Yesterday’s Treasury Questions were interesting – I mean, for people who could ever find Treasury Questions sessions interesting, obviously. Osborne found them tough going this week, which is rare these days. But it wasn’t because Jon McDonnell had a good week. In fact, even by McDonnell’s incredibly low standards this week’s edition was stunningly poor. When it came time for the shadow chancellor to ask a question….he didn’t ask one. Instead he ranted about – I am giggling as I type this – the bleeding fiscal charter. Yes, that thing that McDonnell said we should sign up to, then changed his mind about. His worst moment, some of you may remember. It is impressive in a sort of Ed Wood Jnr kind of a way to focus on one of your weakest moments in politics while supposedly going on the offensive, all the while not even managing to meet the minimum conventional requirement of the event at which you are speaking.
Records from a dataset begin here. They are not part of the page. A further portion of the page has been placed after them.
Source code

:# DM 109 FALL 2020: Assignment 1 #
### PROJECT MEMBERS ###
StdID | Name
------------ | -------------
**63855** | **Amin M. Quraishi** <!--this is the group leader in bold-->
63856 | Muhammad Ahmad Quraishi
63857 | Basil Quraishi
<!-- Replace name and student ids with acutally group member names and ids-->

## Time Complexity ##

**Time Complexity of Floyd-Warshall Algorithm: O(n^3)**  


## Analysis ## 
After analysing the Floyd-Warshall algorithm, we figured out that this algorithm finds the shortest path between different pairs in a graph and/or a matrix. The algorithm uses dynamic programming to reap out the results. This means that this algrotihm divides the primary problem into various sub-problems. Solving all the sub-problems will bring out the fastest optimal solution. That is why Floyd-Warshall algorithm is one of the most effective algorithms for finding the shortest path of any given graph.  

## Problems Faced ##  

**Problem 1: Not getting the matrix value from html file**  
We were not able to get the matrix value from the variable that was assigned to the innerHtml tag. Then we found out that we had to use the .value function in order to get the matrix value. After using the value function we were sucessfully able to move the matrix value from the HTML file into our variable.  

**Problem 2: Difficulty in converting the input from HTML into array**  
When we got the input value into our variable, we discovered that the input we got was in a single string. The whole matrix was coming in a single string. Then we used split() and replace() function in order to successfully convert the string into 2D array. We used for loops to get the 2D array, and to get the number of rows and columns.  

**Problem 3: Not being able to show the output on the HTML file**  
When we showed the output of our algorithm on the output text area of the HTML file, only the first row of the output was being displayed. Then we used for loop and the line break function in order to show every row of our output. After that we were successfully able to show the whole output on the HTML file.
Having nothing he had to actually respond to gave Osborne a free shot – which he duly took with aplomb. Dig this:
‘What people need above all as homeowners is economic security. The fact that the Labour party is now getting it’s advice from Yanis Varaifoukas and the revolutionary Marxist broadcaster Paul Mason does not suggest to me that they’ve got an answer to economic security. Presumably they chose those two because Chairman Mao was dead and Mickey Mouse was busy.”
Baa-dum. So why did the chancellor find the session tricky then, if the shadow chancellor was his usual, lame self? Because of his own backbenchers, drilling him about Brexit. Tyrie, Baker, Rees-Mogg: they all turned out to take their best shot at the second in command of their own political party. While their questions weren’t actually very sensible (Tyrie’s was particularly daft, basically questioning why we would have to trigger Article 50 immediately if we voted out, insisting that instead we should wait for a while to establish “good faith” with the EU countries still remaining in. Seriously, what is it with the Brexiteers and their desire to slow down Brexit should we vote for it? They want out so badly, supposedly, and then they question why we’d actually have to leave so quickly), it was still hard to weather, as tough issues that divide a party always are for those at the top.
Is George in for 16 more weeks of this crap? Probably. Next week it will be Peter Bone asking why we’d have to leave the EU if we voted to leave EU, instead of spending some time in a sort of EU purgatory to “wake the Frenchies up”. The week after that, Philip Davies will ask Osborne why if we vote to leave we shouldn’t have not just a second referendum but a third referendum in order to ratify our new fangled relationship with the continentals.